Da diese Gruppe älterer Menschen oft von Arzneimittelstudien ausgeschlossen wird (man will ja ein möglichst gutes Sicherheitsprofil demonstrieren), gibt es in der Regel kaum Daten bezüglich Sicherheit, Wirksamkeit, Risiken und Nutzen einer medikamentösen Therapie für ältere Menschen sowie infolgedessen nur sehr wenige klare therapeutische Leitlinien für diese Altersgruppe. Dies wird oft als Spezialfall „Gerontomedizin“ oder „Gerontotherapie“ dargestellt; sie stellt aber quantitativ in der alltäglichen Medizin eher die Regel dar. Es besteht daher ein großer Bedarf, die Qualität der Individualisierung der Arzneimittelversorgung und damit letztlich die Lebensqualität älterer Menschen zu verbessern.
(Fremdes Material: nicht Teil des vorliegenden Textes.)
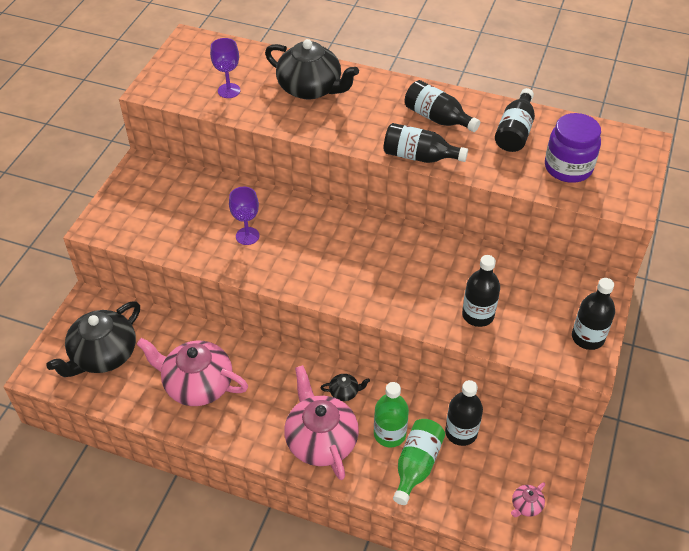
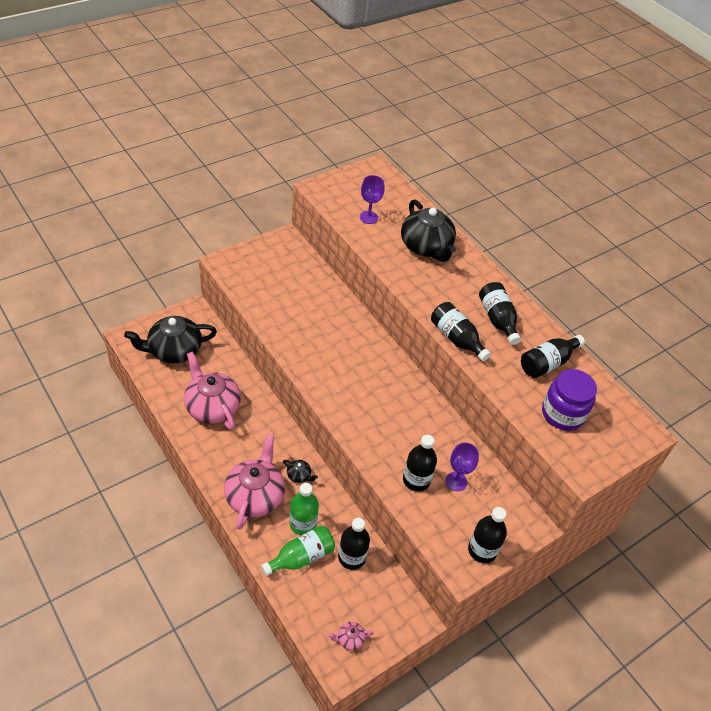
camera: 30 degrees right, 0 degrees up
purple goblet [229,187,259,245] -> purple goblet moved to [445,442,479,491]

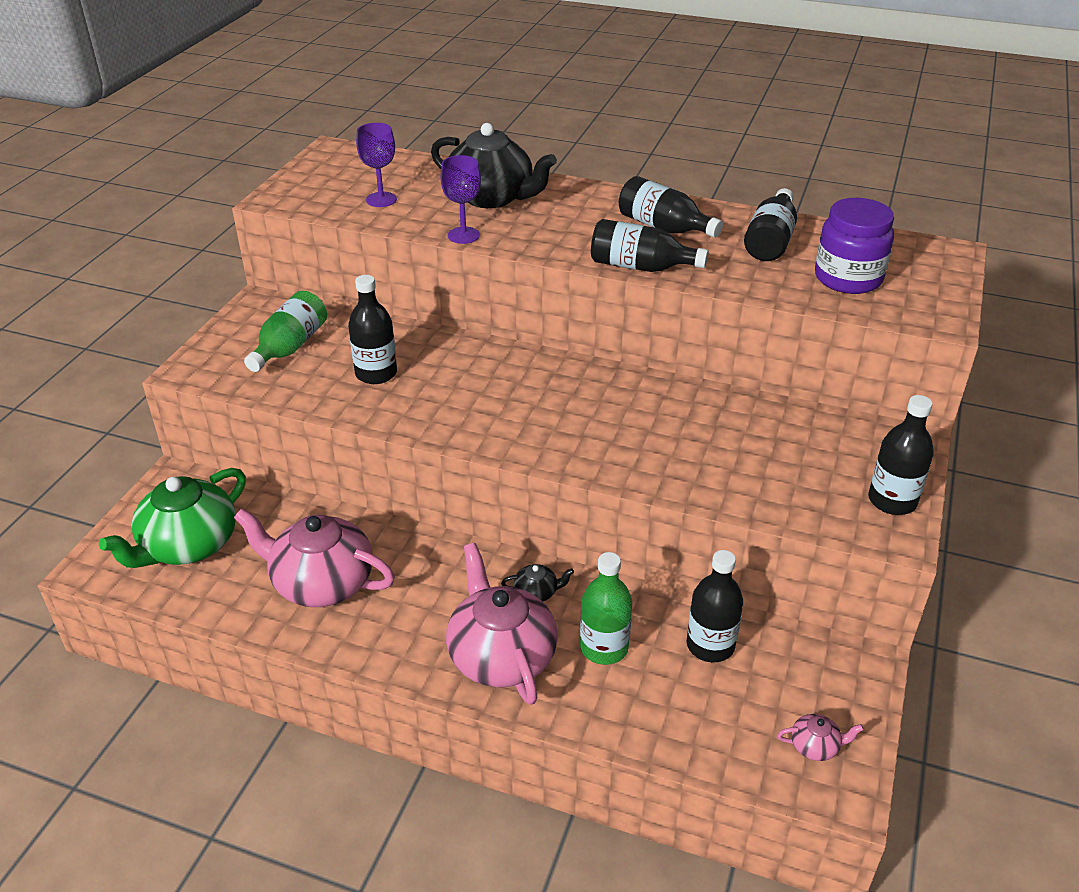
camera: 30 degrees left, 10 degrees down
black teapot [124,316,217,363] -> green teapot [99,468,246,568]
green bottle [261,525,335,576] -> green bottle moved to [244,291,327,372]
pink teapot [328,622,374,650] -> pink teapot turned 135 degrees counterclockwise [777,714,864,761]
black bottle [403,435,437,492] -> black bottle moved to [348,275,397,384]
purple goblet [445,442,479,491] -> purple goblet moved to [441,155,481,244]

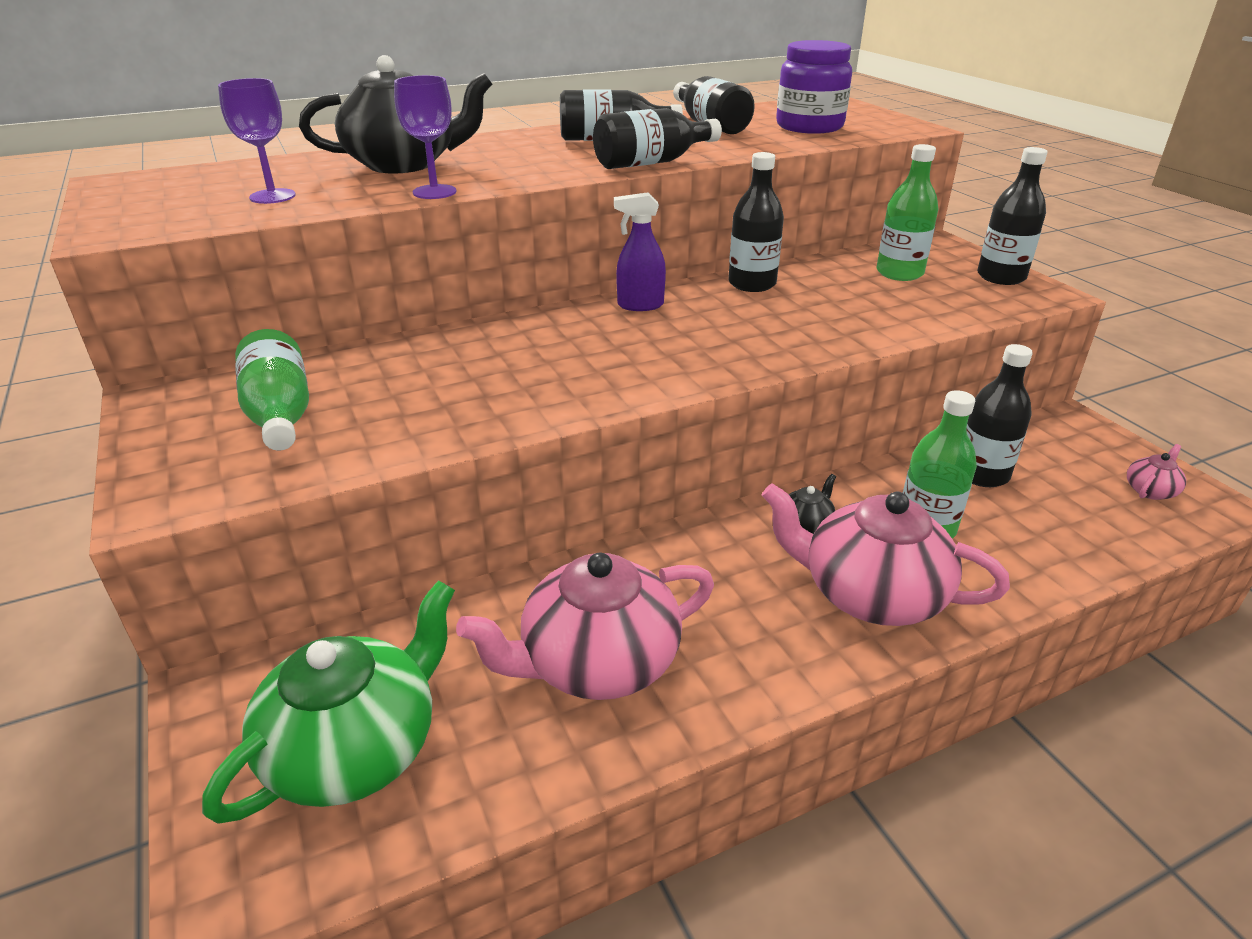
camera: 45 degrees left, 5 degrees down
green teapot [99,468,246,568] -> green teapot turned 135 degrees counterclockwise [202,580,455,824]
black bottle [348,275,397,384] -> black bottle moved to [728,152,784,292]
none -> purple spray bottle [614,192,666,311]
none -> green bottle [876,144,938,281]

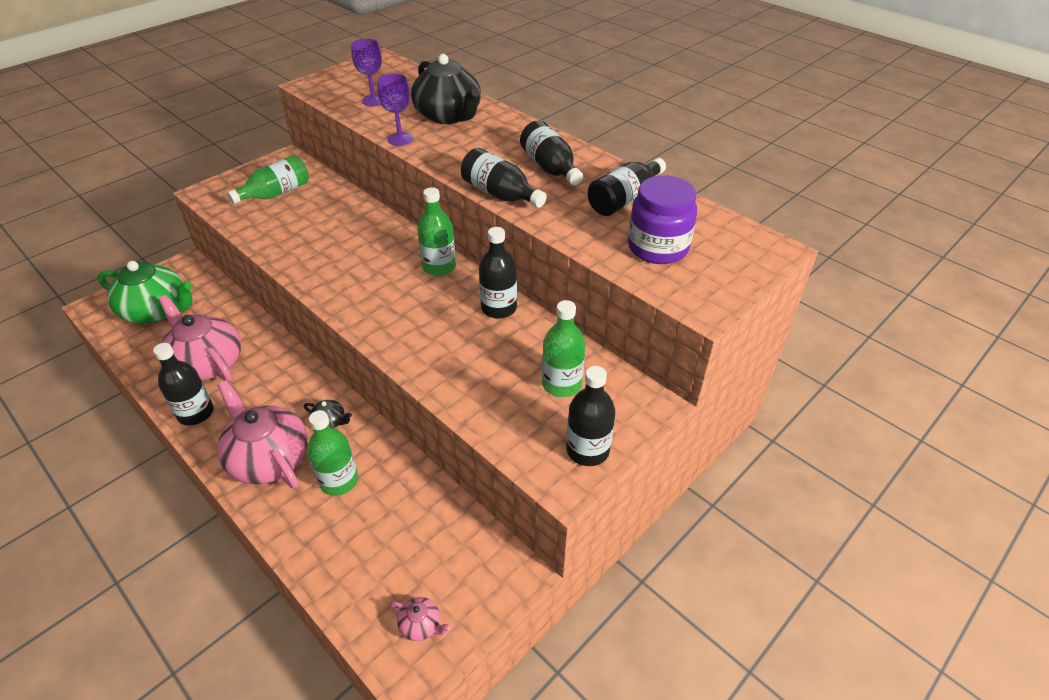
camera: 70 degrees right, 10 degrees up
purple spray bottle [614,192,666,311] -> green bottle [417,187,456,276]
pink teapot [762,483,1010,626] -> pink teapot turned 45 degrees counterclockwise [217,380,308,489]
black bottle [966,344,1033,487] -> black bottle moved to [153,343,213,426]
Ähnlich verhält es sich übrigens bei der Arzneitherapie für Kinder. Hier gibt es so gut wie keine klinischen Studien und sämtliche Dosierungen sind Schätzwerte. Viele Arzneimittel, die bei Kindern eingesetzt werden, sind nicht ausreichend an Kindern geprüft (welche Eltern würden ihr Kind schon für eine Arzneimittelstudie zur Verfügung stellen, außer es handelt sich um eine lebensbedrohliche Situation und die letzte Rettung) und deshalb auch nicht für Kinder zugelassen. Daher ist die geeignete – das heißt die zugleich wirksame und sichere – Dosierung in der Regel überhaupt nicht bekannt. Zusätzlich fehlt es häufig an für Kinder geeigneten Darreichungsformen. So sind Kinder- und Jugendmediziner häufig darauf angewiesen, Arzneimittel, die eigentlich nur an Erwachsenen ausreichend geprüft wurden, auch bei Kindern anzuwenden. Aber das nur am Rande. Kinder nehmen ja in der Regel nur gelegentlich und dann nur wenige Arzneimittel ein, haben also kein Polypharmazie-Problem.